> ASSIGNMENT:
Find the line containing "left eye: (188, 339)" in the entries below. Restate it and each line after it, word for word, up to and including the line containing "left eye: (1041, 871)".

> GIVEN DATA:
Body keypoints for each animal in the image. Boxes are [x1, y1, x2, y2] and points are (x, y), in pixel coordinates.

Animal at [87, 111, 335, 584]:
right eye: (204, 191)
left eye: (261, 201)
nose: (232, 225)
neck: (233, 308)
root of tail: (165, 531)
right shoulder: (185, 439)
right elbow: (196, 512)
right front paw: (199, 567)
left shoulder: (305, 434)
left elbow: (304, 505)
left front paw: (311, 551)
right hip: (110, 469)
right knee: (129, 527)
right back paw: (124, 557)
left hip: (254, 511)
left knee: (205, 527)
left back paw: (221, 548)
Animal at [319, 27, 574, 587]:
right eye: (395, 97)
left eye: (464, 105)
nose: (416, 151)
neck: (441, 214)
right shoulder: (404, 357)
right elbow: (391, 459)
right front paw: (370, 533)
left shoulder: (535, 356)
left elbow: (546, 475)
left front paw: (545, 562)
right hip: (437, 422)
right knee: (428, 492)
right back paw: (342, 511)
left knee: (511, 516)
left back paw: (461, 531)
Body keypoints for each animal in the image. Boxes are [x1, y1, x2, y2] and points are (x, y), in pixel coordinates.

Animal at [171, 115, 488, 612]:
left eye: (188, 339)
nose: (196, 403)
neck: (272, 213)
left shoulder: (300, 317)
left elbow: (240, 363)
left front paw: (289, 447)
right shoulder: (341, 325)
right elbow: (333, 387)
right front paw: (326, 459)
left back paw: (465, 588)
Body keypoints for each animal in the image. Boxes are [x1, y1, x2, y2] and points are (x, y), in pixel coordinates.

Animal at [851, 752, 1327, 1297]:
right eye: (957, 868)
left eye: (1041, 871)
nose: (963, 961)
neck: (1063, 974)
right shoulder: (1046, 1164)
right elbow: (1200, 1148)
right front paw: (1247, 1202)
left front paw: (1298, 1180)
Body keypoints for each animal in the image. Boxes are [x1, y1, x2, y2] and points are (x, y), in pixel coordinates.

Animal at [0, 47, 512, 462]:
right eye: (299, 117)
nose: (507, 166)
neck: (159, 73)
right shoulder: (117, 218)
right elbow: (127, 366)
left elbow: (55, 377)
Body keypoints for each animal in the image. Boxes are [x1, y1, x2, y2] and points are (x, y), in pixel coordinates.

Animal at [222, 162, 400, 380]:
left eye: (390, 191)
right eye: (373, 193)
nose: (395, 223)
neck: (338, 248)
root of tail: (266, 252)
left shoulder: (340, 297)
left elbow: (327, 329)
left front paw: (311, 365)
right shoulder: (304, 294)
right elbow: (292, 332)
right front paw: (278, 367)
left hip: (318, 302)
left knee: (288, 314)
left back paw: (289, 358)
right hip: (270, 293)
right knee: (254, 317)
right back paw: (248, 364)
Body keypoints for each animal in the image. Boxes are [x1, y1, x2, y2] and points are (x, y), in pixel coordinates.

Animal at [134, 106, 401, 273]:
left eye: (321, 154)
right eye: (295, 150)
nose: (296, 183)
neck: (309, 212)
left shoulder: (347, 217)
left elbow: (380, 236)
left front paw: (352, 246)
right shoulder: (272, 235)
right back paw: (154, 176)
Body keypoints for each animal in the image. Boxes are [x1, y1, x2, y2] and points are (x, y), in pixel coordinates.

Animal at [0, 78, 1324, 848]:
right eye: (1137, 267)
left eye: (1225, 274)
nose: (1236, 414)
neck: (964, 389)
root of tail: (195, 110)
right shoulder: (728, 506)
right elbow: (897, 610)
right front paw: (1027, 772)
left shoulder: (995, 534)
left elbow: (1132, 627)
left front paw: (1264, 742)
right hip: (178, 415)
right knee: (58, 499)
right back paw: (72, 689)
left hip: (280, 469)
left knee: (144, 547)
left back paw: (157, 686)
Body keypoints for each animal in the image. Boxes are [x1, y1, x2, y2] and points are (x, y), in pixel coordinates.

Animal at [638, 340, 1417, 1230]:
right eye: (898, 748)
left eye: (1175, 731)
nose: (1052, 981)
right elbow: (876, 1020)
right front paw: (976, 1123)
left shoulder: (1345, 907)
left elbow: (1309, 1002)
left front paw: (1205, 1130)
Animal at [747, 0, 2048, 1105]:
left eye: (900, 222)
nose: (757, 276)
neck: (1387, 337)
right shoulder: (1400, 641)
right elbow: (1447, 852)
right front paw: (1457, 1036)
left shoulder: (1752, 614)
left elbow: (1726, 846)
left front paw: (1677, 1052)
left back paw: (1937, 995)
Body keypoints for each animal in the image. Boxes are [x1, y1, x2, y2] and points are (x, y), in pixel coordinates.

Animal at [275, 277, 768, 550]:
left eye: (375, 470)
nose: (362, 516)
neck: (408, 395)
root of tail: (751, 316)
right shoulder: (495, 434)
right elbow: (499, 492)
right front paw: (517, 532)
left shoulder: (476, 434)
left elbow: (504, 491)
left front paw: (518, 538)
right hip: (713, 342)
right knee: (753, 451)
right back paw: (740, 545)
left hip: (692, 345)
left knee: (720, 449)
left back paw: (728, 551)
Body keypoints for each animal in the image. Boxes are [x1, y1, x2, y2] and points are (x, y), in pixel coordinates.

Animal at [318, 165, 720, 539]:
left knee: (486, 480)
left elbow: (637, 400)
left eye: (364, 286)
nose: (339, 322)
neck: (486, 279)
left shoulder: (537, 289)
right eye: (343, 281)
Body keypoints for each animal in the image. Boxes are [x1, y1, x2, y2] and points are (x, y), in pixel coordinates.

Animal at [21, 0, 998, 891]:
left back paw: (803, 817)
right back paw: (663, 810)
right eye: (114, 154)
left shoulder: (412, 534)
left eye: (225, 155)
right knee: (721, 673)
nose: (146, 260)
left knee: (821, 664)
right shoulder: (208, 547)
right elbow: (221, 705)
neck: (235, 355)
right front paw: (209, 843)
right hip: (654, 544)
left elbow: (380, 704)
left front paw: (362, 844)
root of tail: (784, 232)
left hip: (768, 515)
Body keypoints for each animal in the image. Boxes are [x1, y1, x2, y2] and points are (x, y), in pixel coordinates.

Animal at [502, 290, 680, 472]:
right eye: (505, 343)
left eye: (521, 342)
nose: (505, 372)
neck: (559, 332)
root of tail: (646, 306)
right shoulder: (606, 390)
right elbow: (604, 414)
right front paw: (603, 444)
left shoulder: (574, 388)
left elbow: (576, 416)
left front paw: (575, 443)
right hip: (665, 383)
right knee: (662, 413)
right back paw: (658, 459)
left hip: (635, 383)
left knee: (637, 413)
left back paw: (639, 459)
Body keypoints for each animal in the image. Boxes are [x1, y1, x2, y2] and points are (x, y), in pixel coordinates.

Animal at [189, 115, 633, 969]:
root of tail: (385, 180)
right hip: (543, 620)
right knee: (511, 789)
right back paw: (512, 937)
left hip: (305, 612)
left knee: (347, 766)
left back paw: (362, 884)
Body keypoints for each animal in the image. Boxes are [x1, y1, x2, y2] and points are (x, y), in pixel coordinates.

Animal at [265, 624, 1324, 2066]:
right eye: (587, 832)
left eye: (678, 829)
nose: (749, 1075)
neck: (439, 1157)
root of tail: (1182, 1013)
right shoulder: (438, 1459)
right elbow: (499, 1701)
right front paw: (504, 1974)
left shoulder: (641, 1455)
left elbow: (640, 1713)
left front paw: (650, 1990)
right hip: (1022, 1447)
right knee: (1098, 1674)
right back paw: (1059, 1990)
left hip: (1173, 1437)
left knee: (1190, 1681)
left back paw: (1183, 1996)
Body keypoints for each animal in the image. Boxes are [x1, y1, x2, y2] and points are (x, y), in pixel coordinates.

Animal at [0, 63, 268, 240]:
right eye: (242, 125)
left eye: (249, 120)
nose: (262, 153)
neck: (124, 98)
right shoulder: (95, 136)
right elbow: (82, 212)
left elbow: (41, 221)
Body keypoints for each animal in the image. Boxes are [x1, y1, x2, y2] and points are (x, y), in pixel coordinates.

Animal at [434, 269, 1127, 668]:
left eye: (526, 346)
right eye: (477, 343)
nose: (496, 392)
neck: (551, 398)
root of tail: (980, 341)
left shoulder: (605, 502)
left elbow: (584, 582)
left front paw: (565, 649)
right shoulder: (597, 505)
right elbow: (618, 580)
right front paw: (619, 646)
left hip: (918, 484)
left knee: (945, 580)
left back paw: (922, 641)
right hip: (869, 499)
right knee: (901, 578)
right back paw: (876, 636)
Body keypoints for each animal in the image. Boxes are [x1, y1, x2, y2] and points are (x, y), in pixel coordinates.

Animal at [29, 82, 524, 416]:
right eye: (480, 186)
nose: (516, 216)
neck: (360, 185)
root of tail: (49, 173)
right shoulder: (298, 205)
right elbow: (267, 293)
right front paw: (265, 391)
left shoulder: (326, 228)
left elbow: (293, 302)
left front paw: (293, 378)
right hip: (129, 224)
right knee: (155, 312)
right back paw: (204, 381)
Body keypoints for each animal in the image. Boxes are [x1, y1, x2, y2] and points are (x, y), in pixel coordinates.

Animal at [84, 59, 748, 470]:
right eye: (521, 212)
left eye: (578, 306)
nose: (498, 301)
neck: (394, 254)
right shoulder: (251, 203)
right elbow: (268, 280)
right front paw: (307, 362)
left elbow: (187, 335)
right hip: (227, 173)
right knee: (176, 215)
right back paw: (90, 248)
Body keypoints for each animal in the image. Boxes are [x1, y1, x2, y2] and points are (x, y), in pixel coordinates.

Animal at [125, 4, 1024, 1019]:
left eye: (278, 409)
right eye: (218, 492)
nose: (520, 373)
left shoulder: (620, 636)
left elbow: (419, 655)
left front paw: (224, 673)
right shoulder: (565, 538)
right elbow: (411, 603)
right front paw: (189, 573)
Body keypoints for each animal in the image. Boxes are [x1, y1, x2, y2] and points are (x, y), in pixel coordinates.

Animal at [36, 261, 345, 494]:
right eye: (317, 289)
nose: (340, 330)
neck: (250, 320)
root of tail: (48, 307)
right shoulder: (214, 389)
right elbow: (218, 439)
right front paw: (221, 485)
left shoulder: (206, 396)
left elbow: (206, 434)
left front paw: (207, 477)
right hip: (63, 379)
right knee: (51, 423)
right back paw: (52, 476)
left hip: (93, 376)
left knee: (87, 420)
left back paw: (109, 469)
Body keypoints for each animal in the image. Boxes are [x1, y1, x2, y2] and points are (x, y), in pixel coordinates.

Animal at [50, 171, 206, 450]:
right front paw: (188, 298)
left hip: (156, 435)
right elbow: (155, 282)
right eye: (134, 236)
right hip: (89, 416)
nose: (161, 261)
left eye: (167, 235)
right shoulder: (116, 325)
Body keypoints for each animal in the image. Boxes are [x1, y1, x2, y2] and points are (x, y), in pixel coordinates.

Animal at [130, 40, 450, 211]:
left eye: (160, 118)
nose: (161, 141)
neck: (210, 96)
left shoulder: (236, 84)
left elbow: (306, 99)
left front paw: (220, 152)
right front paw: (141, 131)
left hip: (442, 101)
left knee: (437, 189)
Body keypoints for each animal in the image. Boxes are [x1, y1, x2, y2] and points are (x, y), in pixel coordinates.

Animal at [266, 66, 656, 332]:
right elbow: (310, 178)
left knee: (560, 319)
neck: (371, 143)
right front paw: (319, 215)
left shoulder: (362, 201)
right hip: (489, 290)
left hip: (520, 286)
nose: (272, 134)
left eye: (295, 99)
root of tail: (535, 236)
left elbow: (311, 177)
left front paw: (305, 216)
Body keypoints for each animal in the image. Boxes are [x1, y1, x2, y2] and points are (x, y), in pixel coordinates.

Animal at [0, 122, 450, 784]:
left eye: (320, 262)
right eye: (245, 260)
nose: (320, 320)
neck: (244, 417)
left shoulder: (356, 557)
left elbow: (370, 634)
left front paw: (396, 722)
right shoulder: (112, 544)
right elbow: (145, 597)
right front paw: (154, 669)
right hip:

> REPLY TO THE EXERCISE:
left eye: (188, 339)
nose: (196, 403)
neck: (272, 213)
left shoulder: (300, 317)
left elbow: (240, 363)
left front paw: (289, 447)
right shoulder: (341, 325)
right elbow: (333, 387)
right front paw: (326, 459)
left back paw: (465, 588)
Body keypoints for each animal in the image. Boxes are [x1, y1, x2, y2] and points are (x, y), in pixel coordinates.

Animal at [851, 752, 1327, 1297]:
right eye: (957, 868)
left eye: (1041, 871)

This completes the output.